__EXTRACT TO READ__:
[Start of Attachment]

Harari takes the case of the Dutch merchants to elaborate on this home truth. The beauty of this work is is provides these insights while giving us the succession of incidents that follows - the rise of the English, the Opium wars and the economic truth so important today - your credit rating. The British investors were willing to take risks, because they knew their majesty's army could be trusted to safe guard their interests if the foreign debtors refused to pay.
The last few chapters are on the wheels of industry and how once the science and the art of successful conversion of energy was learnt, it has opened up the world for a permanent revolution. These chapters are presented with sufficient facts, enough insight yet with enough human emotional elements to make the book readable, without the reader getting tired. It is this skill - this fine balance, which works to make this book such an amazing work. For example, how the big nations learnt that "Imperial Retirement" was due, shows so much astute statesmanship in hindsight one could say. Harari uses the case of Britain and the U.S.S.R. as examples.
Another thing is the healthy mix of the optimism that the narration carries without disregarding the negative effects too. For example, note the following sentence:
"For real peace is not the mere absence of war. Real peace is the implausibility of war."
Harari then goes on to show that the world has always had wars and despite the power of the states to annihilate others and even itself, that we are currently experiences the most peaceful of times.
"The Nobel Peace Prize to end all peace prizes should have been given to Robert Oppenheimer and his fellow architects of the atomic bomb. Nuclear weapons have turned war between superpowers into collective suicide, and made it impossible to seek world domination by force of arms."

[End of Attachment]

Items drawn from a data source

[Start of Attachment]

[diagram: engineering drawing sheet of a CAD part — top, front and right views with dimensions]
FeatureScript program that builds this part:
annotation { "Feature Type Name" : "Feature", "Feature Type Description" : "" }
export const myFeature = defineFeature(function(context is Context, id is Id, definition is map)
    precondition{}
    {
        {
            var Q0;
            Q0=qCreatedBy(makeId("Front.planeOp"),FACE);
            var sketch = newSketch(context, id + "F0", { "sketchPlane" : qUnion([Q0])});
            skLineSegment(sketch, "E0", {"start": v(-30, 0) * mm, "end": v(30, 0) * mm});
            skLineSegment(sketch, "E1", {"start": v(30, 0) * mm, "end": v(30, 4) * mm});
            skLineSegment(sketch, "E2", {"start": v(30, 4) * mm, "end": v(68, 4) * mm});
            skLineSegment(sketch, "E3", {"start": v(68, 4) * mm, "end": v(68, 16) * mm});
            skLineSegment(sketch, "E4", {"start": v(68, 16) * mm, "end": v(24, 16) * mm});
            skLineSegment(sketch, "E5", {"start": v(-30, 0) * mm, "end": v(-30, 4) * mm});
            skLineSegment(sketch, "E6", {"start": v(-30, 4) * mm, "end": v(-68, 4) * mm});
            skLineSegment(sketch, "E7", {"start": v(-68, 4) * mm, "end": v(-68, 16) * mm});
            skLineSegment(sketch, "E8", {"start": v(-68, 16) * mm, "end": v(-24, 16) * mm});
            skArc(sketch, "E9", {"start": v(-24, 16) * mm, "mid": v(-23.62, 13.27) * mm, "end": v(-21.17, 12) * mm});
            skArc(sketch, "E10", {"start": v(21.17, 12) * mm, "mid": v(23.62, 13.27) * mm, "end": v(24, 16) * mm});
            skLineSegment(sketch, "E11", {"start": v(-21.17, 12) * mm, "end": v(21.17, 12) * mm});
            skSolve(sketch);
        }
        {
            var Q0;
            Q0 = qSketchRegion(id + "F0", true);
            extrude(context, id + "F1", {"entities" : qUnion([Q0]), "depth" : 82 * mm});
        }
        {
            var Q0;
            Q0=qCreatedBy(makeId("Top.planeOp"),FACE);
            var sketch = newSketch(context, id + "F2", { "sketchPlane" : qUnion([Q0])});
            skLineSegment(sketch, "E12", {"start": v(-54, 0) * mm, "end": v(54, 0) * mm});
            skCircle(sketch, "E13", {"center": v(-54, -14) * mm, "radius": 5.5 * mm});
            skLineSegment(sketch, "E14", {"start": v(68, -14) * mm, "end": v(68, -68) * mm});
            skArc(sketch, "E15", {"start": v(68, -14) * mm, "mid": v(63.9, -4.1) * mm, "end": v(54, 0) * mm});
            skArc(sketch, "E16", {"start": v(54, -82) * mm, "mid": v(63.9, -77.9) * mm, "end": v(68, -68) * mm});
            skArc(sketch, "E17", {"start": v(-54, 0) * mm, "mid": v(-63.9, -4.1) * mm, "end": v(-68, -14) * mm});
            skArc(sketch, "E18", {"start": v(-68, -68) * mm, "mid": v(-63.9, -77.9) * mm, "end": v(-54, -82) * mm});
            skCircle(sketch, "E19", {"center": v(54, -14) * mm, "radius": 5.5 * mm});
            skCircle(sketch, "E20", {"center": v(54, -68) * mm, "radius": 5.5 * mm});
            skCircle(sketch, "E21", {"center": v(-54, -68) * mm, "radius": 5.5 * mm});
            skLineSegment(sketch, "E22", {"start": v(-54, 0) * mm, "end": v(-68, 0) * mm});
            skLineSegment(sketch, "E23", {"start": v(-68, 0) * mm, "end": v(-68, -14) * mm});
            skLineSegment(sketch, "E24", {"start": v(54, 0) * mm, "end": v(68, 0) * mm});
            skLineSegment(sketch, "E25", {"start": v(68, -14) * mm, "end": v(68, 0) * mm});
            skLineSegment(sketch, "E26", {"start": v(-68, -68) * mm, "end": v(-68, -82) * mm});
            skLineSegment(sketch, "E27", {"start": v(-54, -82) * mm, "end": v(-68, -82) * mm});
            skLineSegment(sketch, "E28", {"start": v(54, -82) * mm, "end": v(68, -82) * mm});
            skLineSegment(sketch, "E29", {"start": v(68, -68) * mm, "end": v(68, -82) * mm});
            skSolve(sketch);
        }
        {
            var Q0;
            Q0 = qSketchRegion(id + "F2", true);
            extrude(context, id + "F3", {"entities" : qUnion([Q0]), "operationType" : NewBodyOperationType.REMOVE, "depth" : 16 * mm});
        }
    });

[End of Attachment]

__WORK INSTRUCTION A__: Which sentences does the review of Harari's book set in quotation marks? List every one of them.
__WORK INSTRUCTION B__: Write the next part of the review of Harari's book, picking up right after the quoted passage about Robert Oppenheimer.

__ANSWER SPACE A__:
- "For real peace is not the mere absence of war."
- "Real peace is the implausibility of war."
- "The Nobel Peace Prize to end all peace prizes should have been given to Robert Oppenheimer and his fellow architects of the atomic bomb."
- "Nuclear weapons have turned war between superpowers into collective suicide, and made it impossible to seek world domination by force of arms."

__ANSWER SPACE B__:
Chapter 19, discusses if we can live happily ever after, and how even the third world countries are better off than they ever were before. It also discusses what is happiness, where is happiness and how it can be found. Harari returns to Buddhist teachings at this point, although he concedes that the path as taught by the Buddha is seldom followed, and practical difficulties it offers. Yet, there is almoest a grudging admission, that the teaching per se has an essence of truth in it.
Yet for all the advancement mentioned, the book ends with an ominous note for homo sapiens as the new experiments in DNA and bionic life makes one wonder what homo sapiens want - the question being "What do we want to want?"
I spent a many sessions of half hour to one hour with this book, and the book which I took to my hands glistening in white, has changed colour to a dusty shade of white by the time I was done.
I finished towards the second week of December I think and took another two weeks writing this review - and I know I haven't justice to this book. And I will cherish my soiled book, hopefully for many years to come, and many returns to it. In 2019, I hope to read its sequel, Homo Deus.